Planetary nebulae are the graves of low- and intermediate-mass (0.5 - ~8 solar masses) stars, consisting of shells of gas emitted by the dying suns in their latest evolutionary stage, surrounding the former core of the star, now collapsed into a white dwarf, whose intense ultraviolet radiation ionizes the surrounding gases (i.e., they're very small H II regions[8]). They were given their name by the first astronomical observers who were initially unable to distinguish them from planets, and who tended to confuse the former with the latter, which were of more interest to them.
It's thought that our Sun will produce a planetary nebula when it dies around 7.6 billion years from now.[9]
The lifetime of these objects is very short (just some dozens of thousands of years), as both the gases end up being so far away that the white dwarf cannot ionize them, and as it cools it emits less ultraviolet radiation becoming unable to excite them efficiently. A previous, still shorted-lived, phase is the Protoplanetary nebula that consists of a small reflection nebulae caused when the central star is not hot enough to ionize the expelled gases (i.e., its core is not still naked and mass loss has not revealed it).[10] Also, in theory they should appear as spherical shells surrounding the white dwarf core; however and as usual nature is far more complicated than that, and companion star(s) and planets, magnetic fields, among other processes not fully understood can produce a lot of different morphologies,[11] not just because of projection effects as we see them from different angles.[12]

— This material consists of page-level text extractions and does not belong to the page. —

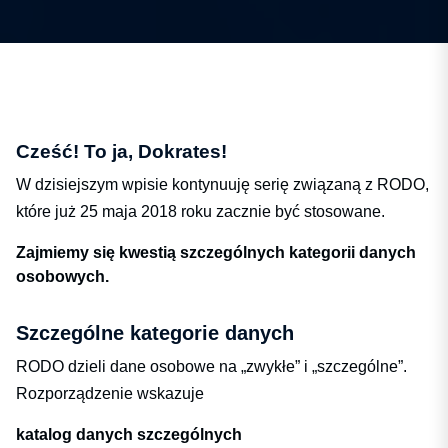
Cześć! To ja, Dokrates!
W dzisiejszym wpisie kontynuuję serię związaną z RODO,
które już 25 maja 2018 roku zacznie być stosowane.
Zajmiemy się kwestią szczególnych kategorii danych
osobowych.
Szczególne kategorie danych
RODO dzieli dane osobowe na „zwykłe” i „szczególne”.
Rozporządzenie wskazuje
katalog danych szczególnych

Supernova remnants are the high-mass (>8 solar masses) equivalent of planetary nebulae, formed when a massive star reaches its end of life and explodes as a supernova, even if other types of supernova as Type Ia supernovae can leave behind one too, with fast expanding (thousands of kilometers per second, if not more) ejecta surrounding a Neutron star or a black hole, even if in some cases the explosion may be asymmetric and kick out elsewhere the stellar remnant. Like planetary nebulae, they're short-lived objects in astronomical terms (thousands of years).
Integrated flux nebulae are a kind of reflection nebulae that shine reflecting the light of the entire Milky Way, being far away from the galactic plane. They're very faint objects, requiring up to hours of exposition to appear in photos.[13]
Most nebulae have a surface brightness too low to be observed, be with the naked eye or with telescope even with filters designed for such purposes and will appear just in long-exposure pictures. Besides that, even in much brighter ones as the Great Orion Nebula or the Lagoon Nebula, their surface brightness is not enough to appreciate the vivid colours so famous in photos of them. Unless you're using a very large (and expensive) telescope they'll (like galaxies too) appear "greyish" and colorless[14]. Conversely, planetary nebulae except for some large, low surface brightness, ones tend to appear small, up to starlike in small telescopes, requiring high magnification and/or one of those filters mentioned above to unmask them.
If you plan to buy a telescope, hoping you'll see the same as in those colourful pictures, you have been warned. Especially if it's one of those crappy department store telescopes with magnifications in the hundreds and that come in boxes covered in those garish deep-space pictures released by NASA.